The crucial factual findings made by the district court indicate that Dr. Henry Kirby, Kirk’s treating physician, saw Kirk several times in March preceding the issuance of the policy, diagnosed the illness as an infection and prescribed antibiotics. The illness subsided during the next two months. No one has alleged that Dr. Kirby acted negligently or incompetently in failing to order an echocardiogram earlier. *508This evidence establishes that sufficient symptoms did not exist prior to July 1988, to allow a reasonable diagnosis of bacterial endocarditis. Kirk’s condition requiring hospitalization and surgery simply did not manifest itself as the problem until July 1988, when the symptoms warranted conducting an echocardiogram and such disclosed the precise illness.

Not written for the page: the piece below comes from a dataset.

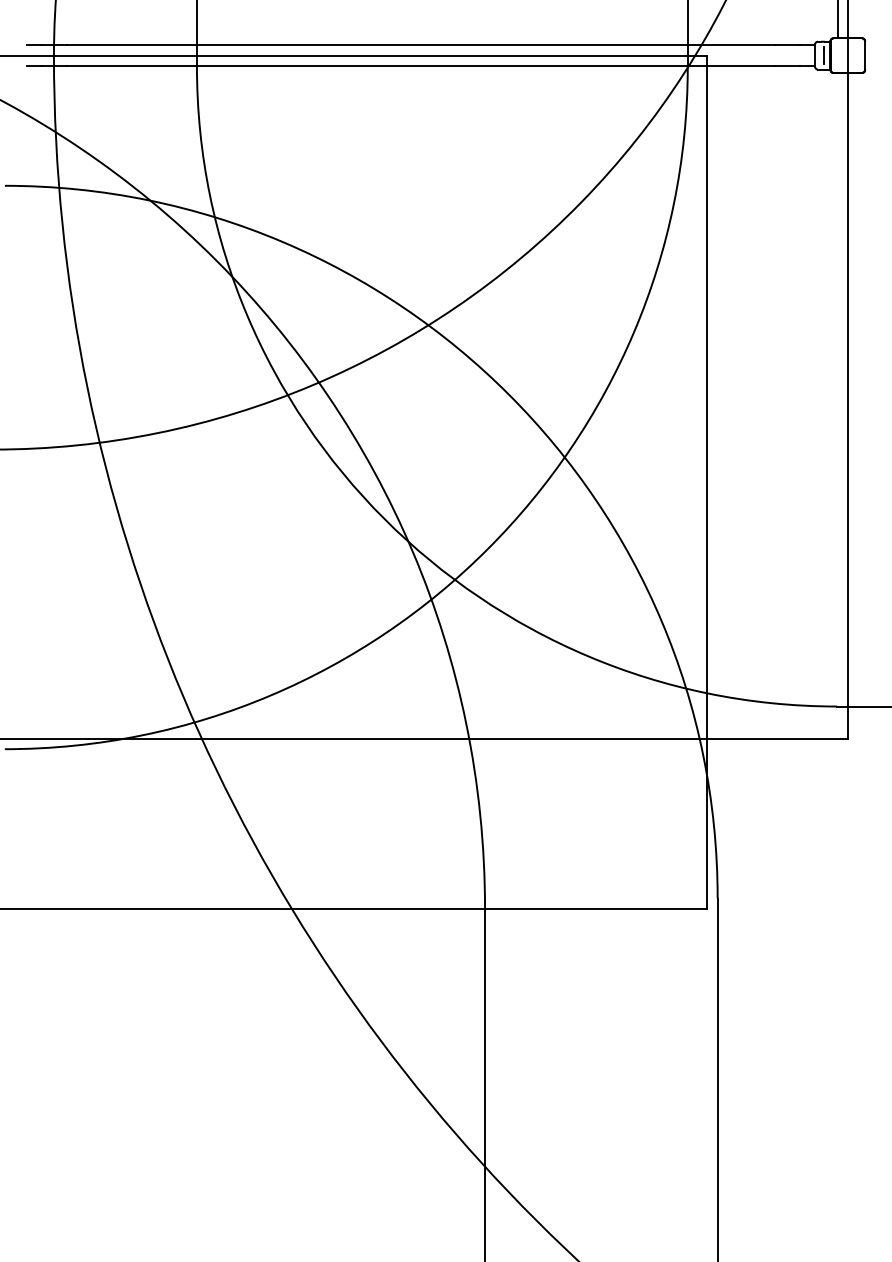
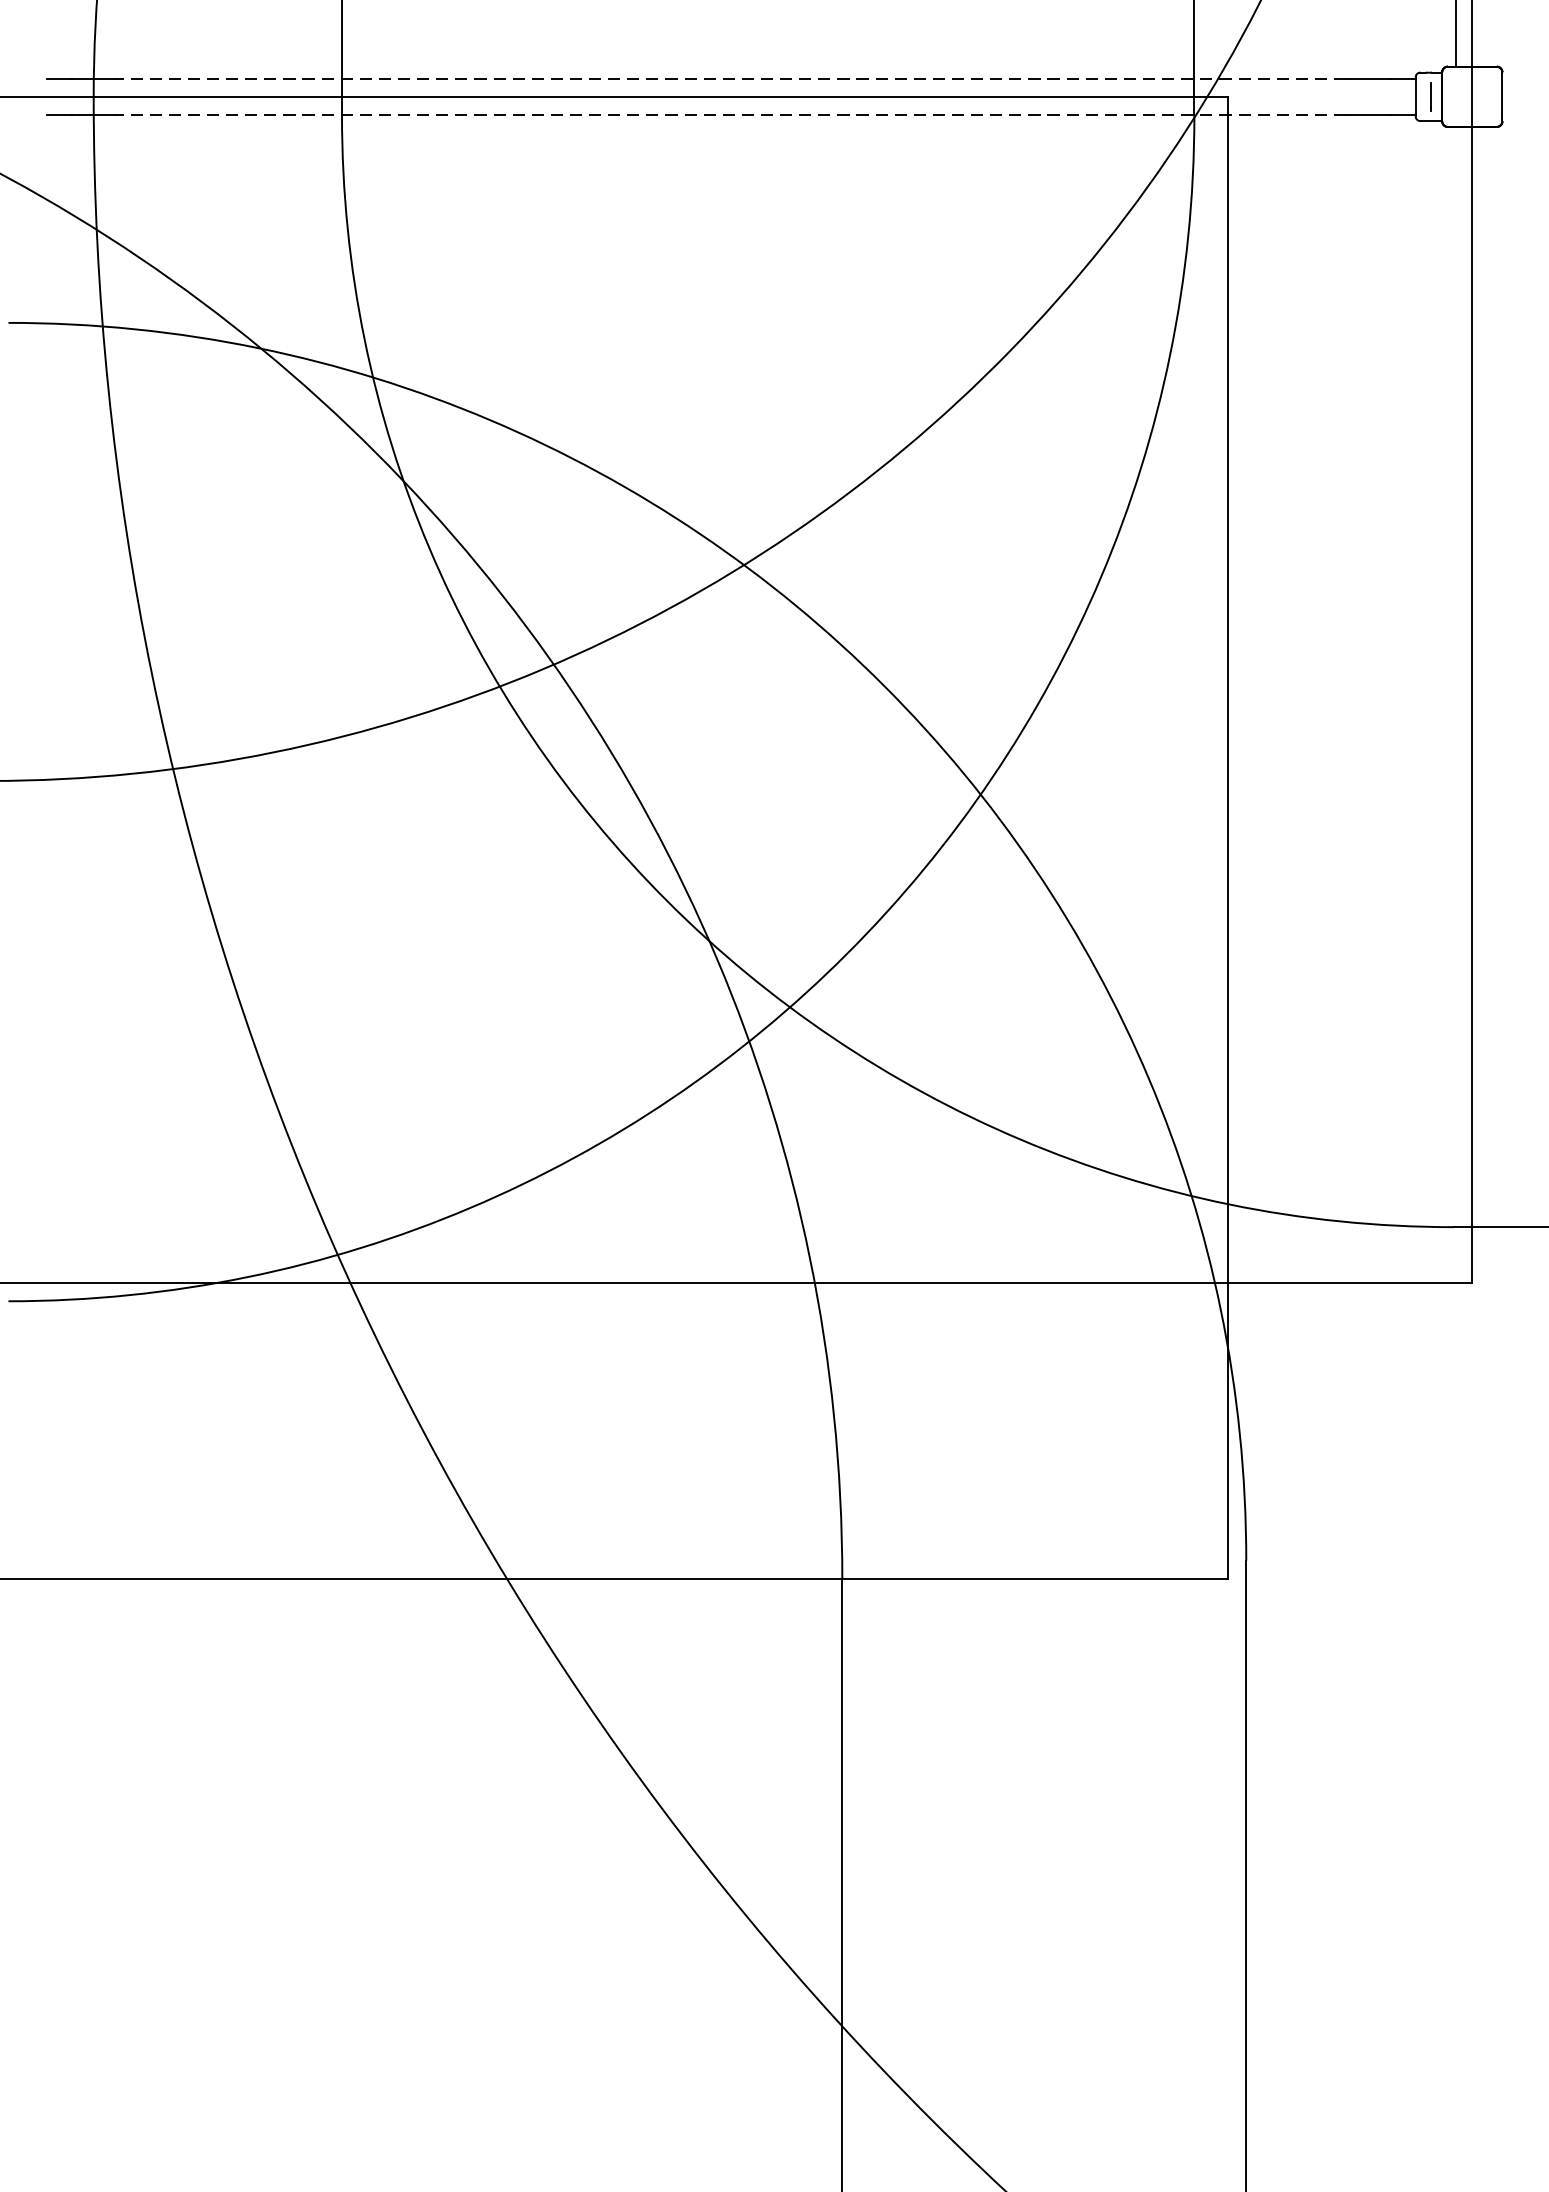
line: (420, 45) -> (730, 79), solid -> dashed
line: (420, 65) -> (730, 113), solid -> dashed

The majority errs by relying on the 20/20 hindsight of the doctors who saw Kirk in July 1988. See supra p. 506 (“In Dr. Barlow’s opinion, Kirk's medical history indicated that the infection had probably been present for about three months prior to surgery_ Dr. Monson testified that based upon the medical history given to her by Kirk and his wife, Kirk had been sick for approximately three months.”) The issue turns on when a reasonable diagnosis could have been made, not when, with the benefit of subsequent testing, a doctor can ascertain the illness began. Certainly, with the incubation period of some diseases, a doctor could determine how long the disease has been present even though, at the date of onset, the disease was virtually undetectable.

Accordingly, I believe the record establishes that Kirk’s infection did not manifest itself until after the policy was issued and thus I would reverse and award Kirk proper insurance benefits.